- _REQUIREMENT_
Whenever a line of the entries below holds the string "OpenSearch", copy that line and return it.

- _RECORDS FOR THE EXERCISE_

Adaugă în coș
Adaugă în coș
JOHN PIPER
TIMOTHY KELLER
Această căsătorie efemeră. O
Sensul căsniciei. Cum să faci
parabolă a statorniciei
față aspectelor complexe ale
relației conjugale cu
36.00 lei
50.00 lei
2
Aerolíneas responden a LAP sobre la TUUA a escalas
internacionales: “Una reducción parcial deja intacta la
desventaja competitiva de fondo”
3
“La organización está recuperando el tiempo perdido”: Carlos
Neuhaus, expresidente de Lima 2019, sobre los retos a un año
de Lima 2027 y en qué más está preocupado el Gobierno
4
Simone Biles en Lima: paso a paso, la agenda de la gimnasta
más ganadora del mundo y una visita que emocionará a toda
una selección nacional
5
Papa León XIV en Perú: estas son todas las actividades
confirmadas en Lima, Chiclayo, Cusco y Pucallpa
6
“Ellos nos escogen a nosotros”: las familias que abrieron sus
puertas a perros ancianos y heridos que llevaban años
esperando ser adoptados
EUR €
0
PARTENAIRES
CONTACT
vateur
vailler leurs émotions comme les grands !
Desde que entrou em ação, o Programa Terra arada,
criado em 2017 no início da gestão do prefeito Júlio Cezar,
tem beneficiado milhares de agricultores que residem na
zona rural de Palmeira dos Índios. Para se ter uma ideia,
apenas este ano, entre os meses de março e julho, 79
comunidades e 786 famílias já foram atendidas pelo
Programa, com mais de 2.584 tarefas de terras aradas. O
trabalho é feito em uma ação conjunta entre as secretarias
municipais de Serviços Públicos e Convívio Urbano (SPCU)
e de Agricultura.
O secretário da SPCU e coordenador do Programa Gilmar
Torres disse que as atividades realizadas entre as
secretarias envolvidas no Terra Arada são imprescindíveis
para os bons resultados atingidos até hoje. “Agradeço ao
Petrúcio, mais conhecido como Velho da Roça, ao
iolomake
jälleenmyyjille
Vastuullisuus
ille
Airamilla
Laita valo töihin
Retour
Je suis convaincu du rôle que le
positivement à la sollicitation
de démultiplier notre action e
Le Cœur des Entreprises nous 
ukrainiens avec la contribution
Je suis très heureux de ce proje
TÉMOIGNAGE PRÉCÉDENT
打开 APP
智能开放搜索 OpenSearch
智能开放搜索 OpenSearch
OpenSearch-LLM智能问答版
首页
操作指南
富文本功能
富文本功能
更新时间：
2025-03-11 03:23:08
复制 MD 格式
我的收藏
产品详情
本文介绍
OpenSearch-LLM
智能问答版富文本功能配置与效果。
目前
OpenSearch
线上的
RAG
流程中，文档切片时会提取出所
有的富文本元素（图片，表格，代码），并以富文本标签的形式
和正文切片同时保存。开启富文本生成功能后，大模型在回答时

- _RESPONSE BOX_
智能开放搜索 OpenSearch
智能开放搜索 OpenSearch
OpenSearch-LLM智能问答版
OpenSearch-LLM
OpenSearch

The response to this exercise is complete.